Interleukin 1 Receptor Like 1 (IL1RL1) and Interleukin 1 Receptor Type 2 (IL1R2) were negatively associated with post exertional malaise.

Have we seen these come up before?

Interesting that this came from the STOP-PASC cohort.

 

[V.R.T.]

Large scale phenotyping of long COVID inflammation reveals mechanistic subtypes of disease

Spoiler: Multiple Authors, esp National Heart and Lung Institute, Imperial College

Felicity Liew; Claudia Efstathiou; Sara Fontanella; Matthew Richardson; Ruth Saunders; Dawid Swieboda; Jasmin K. Sidhu; Stephanie Ascough; Shona C. Moore; Noura Mohamed; Jose Nunag; Clara King; Olivia C. Leavy; Omer Elneima; Hamish J.C. McAuley; Aarti Shikotra; Amisha Singapuri; Marco Sereno; Victoria C Harris; Linzy Houchen-Wolloff; Neil J Greening; Nazir I Lone; Matthew Thorpe; A. A. Roger Thompson; Sarah L. Rowland-Jones; Annemarie B. Docherty; James D. Chalmers; Ling-Pei Ho; Alexander Horsley; Betty Raman; Krisnah Poinasamy; Michael Marks; Onn Min Kon; Luke Howard; Daniel G. Wootton; Jennifer K. Quint; Thushan I. de Silva; Antonia Ho; Christopher Chiu; Ewen M Harrison; William Greenhalf; J. Kenneth Baillie; Malcolm G. Semple; Rachael A. Evans; Louise V. Wain; Christopher Brightling; Lance Turtle; Ryan S. Thwaites; Peter J.M. Openshaw; ISARIC4C Investigators and the PHOSP-COVID collaborative group

One in ten SARS-CoV-2 infections result in prolonged symptoms termed ‘long COVID’, yet disease phenotypes and mechanisms are poorly understood. We studied the blood proteome of 719 adults, grouped by long COVID symptoms.

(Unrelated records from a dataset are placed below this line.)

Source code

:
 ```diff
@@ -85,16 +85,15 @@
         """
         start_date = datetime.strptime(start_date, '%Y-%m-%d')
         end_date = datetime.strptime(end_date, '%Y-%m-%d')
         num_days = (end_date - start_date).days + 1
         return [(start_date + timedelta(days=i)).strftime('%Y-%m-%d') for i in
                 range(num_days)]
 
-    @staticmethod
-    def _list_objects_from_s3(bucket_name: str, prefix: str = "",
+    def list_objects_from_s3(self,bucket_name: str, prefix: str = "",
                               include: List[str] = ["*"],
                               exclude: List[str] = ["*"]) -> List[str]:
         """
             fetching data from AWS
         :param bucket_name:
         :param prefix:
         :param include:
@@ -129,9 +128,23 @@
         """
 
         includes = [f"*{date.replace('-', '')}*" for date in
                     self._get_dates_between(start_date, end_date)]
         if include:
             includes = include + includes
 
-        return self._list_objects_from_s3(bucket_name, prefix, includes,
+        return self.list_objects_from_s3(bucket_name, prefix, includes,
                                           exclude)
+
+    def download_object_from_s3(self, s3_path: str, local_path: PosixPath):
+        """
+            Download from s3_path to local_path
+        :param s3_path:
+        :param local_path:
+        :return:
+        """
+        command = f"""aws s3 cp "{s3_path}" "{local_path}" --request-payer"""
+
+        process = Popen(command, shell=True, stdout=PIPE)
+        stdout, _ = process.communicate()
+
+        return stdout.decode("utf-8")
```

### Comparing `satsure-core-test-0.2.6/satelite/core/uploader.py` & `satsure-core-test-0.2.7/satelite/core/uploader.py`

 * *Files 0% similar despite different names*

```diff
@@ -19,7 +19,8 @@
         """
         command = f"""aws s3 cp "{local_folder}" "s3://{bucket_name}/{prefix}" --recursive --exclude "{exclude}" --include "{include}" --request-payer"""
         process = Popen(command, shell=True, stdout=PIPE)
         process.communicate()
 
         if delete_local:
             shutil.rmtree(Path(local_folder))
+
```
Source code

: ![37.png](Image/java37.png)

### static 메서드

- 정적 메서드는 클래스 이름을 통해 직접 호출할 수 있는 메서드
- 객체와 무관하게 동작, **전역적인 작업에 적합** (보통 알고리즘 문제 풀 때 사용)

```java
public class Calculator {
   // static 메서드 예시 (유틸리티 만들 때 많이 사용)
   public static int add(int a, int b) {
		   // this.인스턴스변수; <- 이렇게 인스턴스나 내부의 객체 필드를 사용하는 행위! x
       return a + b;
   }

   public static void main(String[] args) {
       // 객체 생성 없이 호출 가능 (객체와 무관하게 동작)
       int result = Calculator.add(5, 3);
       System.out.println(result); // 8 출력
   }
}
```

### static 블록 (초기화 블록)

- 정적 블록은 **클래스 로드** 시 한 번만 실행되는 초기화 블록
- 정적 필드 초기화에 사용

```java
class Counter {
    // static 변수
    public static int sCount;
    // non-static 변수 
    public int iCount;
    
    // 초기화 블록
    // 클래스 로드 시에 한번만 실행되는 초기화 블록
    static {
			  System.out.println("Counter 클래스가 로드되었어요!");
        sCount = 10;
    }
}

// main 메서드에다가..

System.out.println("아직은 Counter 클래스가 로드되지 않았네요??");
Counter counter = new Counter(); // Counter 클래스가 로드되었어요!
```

Elevated markers of monocytic inflammation and complement activation were associated with increased likelihood of all symptoms. Elevated IL1R2, MATN2 and COLEC12 associated with cardiorespiratory symptoms, fatigue, and anxiety/depression, while elevated MATN2 and DPP10 associated with gastrointestinal (GI) symptoms, and elevated C1QA was associated with cognitive impairment (the proteome of those with cognitive impairment and GI symptoms being most distinct).

Markers of neuroinflammation distinguished cognitive impairment whilst elevated SCG3, indicative of brain-gut axis disturbance, distinguished those with GI symptoms. Women had a higher incidence of long COVID and higher inflammatory markers. Symptoms did not associate with respiratory inflammation or persistent virus in sputum. Thus, persistent inflammation is evident in long COVID, distinct profiles being associated with specific symptoms.

Link | PDF (Preprint: MedRxiv)

Link to published article here

I found the above for IL1R2

Highlights

• PGE2 is necessary to elevate sST2 levels in the lung with type 2 lung inflammation
• Intraepithelial mast cells are the principal source of PGE2-driven lung sST2 production
• Deficiency of mast-cell-derived sST2 exaggerates type 2 lung inflammation
• PGE2 alters the mast cell transcriptome and promotes short Il1rl1 expression

Summary
Severe asthma and sinus disease are consequences of type 2 inflammation (T2I), mediated by interleukin (IL)-33 signaling through its membrane-bound receptor, ST2. Soluble (s)ST2 reduces available IL-33 and limits T2I, but little is known about its regulation.

We demonstrate that prostaglandin E2 (PGE2) drives production of sST2 to limit features of lung T2I. PGE2-deficient mice display diminished sST2. In humans with severe respiratory T2I, urinary PGE2 metabolites correlate with serum sST2. In mice, PGE2 enhanced sST2 secretion by mast cells (MCs). Mice lacking MCs, ST2 expression by MCs, or E prostanoid (EP)2 receptors by MCs showed reduced sST2 lung concentrations and strong T2I. Recombinant sST2 reduced T2I in mice lacking PGE2 or ST2 expression by MCs back to control levels. PGE2 deficiency also reversed the hyperinflammatory phenotype in mice lacking ST2 expression by MCs. PGE2 thus suppresses T2I through MC-derived sST2, explaining the severe T2I observed in low PGE2 states.

LINK

And this for IL1RL1

I wonder if anyone more knowledgable thinks their association with PEM here (and IL1R2 being associated with fatigue in the first study I linked) could make some sort of mechanistic sense?